Tell Your Story: Family Business Legacy in Times of Change
Published 4 March, 2020
Did you know that less than 1/3 of global family firms outlive the founder, and only 12% make it to the third generation?
There are a lot of factors that predict whether family businesses will endure, but one of the most important is intangible. A global study found that 32% of the difference between firms led by the second generation and firms led by the third and beyond is due to the family’s unique heritage, values, and stakeholder networks.

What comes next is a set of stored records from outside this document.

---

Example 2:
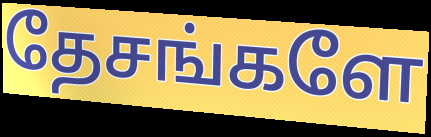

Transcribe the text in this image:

தேசங்களே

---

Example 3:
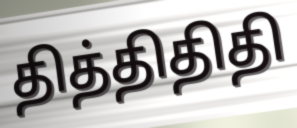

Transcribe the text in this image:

தித்திதிதி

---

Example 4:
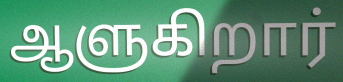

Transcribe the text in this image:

ஆளுகிறார்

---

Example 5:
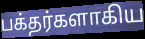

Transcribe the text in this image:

பக்தர்களாகிய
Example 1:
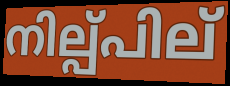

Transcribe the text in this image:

നില്പ്പില്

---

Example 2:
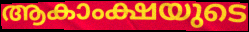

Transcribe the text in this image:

ആകാംക്ഷയുടെ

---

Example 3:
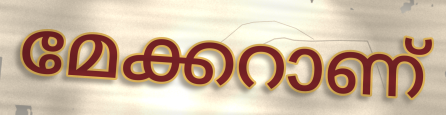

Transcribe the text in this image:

മേക്കറാണ്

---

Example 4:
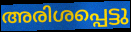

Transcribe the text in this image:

അരിശപ്പെട്ടു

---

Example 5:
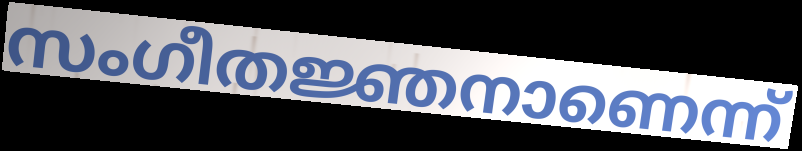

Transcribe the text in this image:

സംഗീതജ്ഞനാണെന്ന്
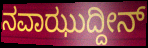
ನವಾಝುದ್ದೀನ್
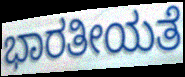
ಭಾರತೀಯತೆ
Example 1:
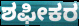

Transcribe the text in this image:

ಶಫೀಕರ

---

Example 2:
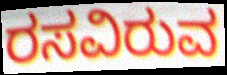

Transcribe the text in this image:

ರಸವಿರುವ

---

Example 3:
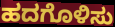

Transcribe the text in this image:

ಹದಗೊಳಿಸು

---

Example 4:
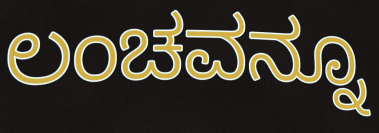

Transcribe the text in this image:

ಲಂಚವನ್ನೂ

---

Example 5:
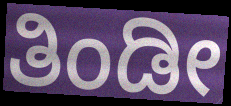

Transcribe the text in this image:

ತಿಂಡೀ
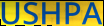
USHPA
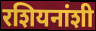
रशियनांशी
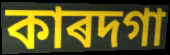
কাৰদগা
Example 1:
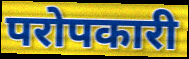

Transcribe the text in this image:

परोपकारी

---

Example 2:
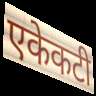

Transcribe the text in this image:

एकेकटी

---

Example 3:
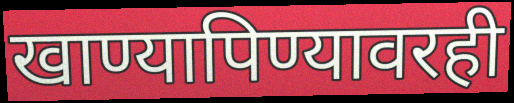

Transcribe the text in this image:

खाण्यापिण्यावरही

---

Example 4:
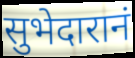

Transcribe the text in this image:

सुभेदारानं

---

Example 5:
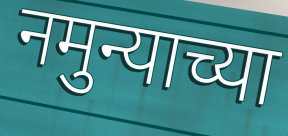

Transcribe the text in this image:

नमुन्याच्या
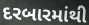
દરબારમાંથી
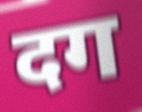
दग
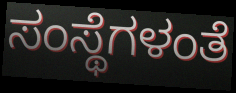
ಸಂಸ್ಥೆಗಳಂತೆ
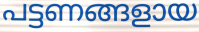
പട്ടണങ്ങളായ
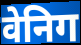
वेनिग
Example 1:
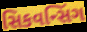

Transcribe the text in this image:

સિકવન્સિંગ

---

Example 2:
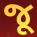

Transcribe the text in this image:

જૂ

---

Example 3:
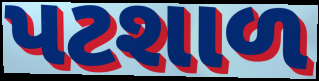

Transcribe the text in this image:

પટશાળ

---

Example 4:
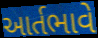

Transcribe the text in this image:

આર્તભાવે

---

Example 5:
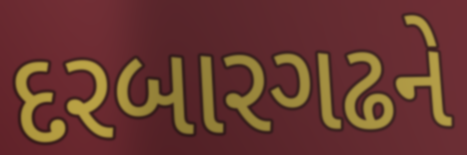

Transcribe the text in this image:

દરબારગઢને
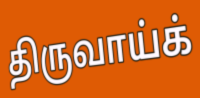
திருவாய்க்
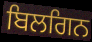
ਬਿਲਗਿਨ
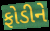
ફોડીને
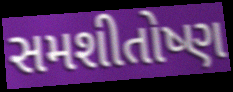
સમશીતોષ્ણ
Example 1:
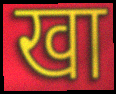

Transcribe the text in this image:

खा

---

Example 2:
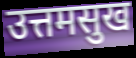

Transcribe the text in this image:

उत्तमसुख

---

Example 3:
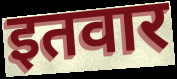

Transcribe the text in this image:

इतवार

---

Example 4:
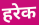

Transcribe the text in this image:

हरेक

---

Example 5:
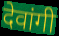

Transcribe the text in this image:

देवांगी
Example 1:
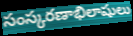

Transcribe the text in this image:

సంస్కరణాభిలాషులు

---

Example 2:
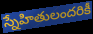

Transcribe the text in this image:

స్నేహితులందరికీ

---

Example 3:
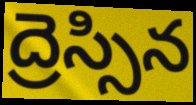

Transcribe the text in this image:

ద్రెస్సిన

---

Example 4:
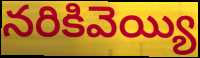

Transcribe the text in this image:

నరికివెయ్యి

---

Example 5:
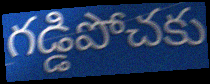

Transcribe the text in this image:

గడ్డిపోచకు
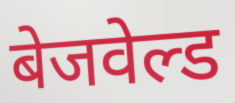
बेजवेल्ड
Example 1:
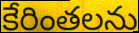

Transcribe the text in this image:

కేరింతలను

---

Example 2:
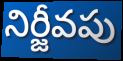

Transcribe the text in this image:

నిర్జీవపు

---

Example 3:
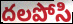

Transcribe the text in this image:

దలపోసి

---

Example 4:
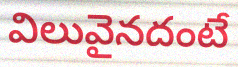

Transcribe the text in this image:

విలువైనదంటే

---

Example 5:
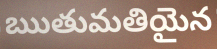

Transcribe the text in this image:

ఋతుమతియైన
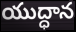
యుద్ధాన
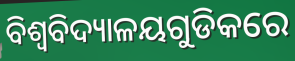
ବିଶ୍ଵବିଦ୍ୟାଳୟଗୁଡିକରେ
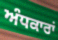
ਅੰਧਕਾਰਾਂ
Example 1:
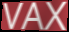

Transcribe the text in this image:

VAX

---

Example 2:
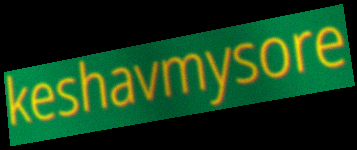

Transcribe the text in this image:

keshavmysore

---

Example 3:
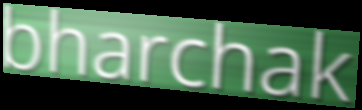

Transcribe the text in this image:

bharchak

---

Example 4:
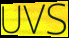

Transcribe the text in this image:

UVS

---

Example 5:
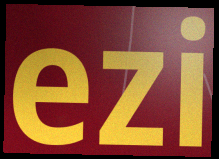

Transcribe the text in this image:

ezi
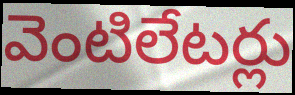
వెంటిలేటర్లు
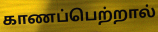
காணப்பெற்றால்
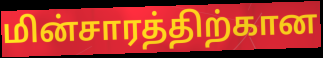
மின்சாரத்திற்கான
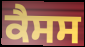
ਕੈਸਸ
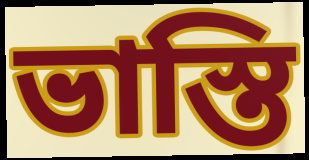
ভাস্তি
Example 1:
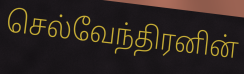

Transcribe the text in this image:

செல்வேந்திரனின்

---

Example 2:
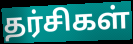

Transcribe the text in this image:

தர்சிகள்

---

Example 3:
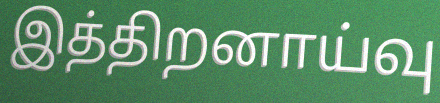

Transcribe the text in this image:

இத்திறனாய்வு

Presumably many family businesses have legacies and values that carry on through their work, so why do some last and some fade? The truth this, family firms are under the same pressures to compete as all businesses but feel uniquely strained in trying to preserve a larger purpose in the face of change. There is simply a lot more tied up in the idea of “what we do” as a company. Those business that successfully transition to third generation ownership and beyond must find a way to integrate their longstanding values with necessary business transformations.
We work with all kinds of organizations on crafting their message, especially while they are undergoing transformation. The message square has been particularly effective for family enterprise clients. The goal is to align the leadership team around a concise statement of values. This clears the path to delegated decision making, empowering leaders throughout the organization to help the business grow within a clear framework. It can also help distinguish positive, necessary change to what the business does from anything that would disrupt the core values.
If you're interested in trying out the message square for yourself, read through the example below. Want to dive deeper? Get in touch, we'd love to talk about facilitating change within your organization.
Tips: The central message encapsulates why your company exists. The supporting messages describe the value proposition of the business as it continues to grow into the future. You can have as few as two supporting messages but no more than four! The idea is to simplify and clarify your purpose so that all leaders are able to hold it in mind as they make critical decisions.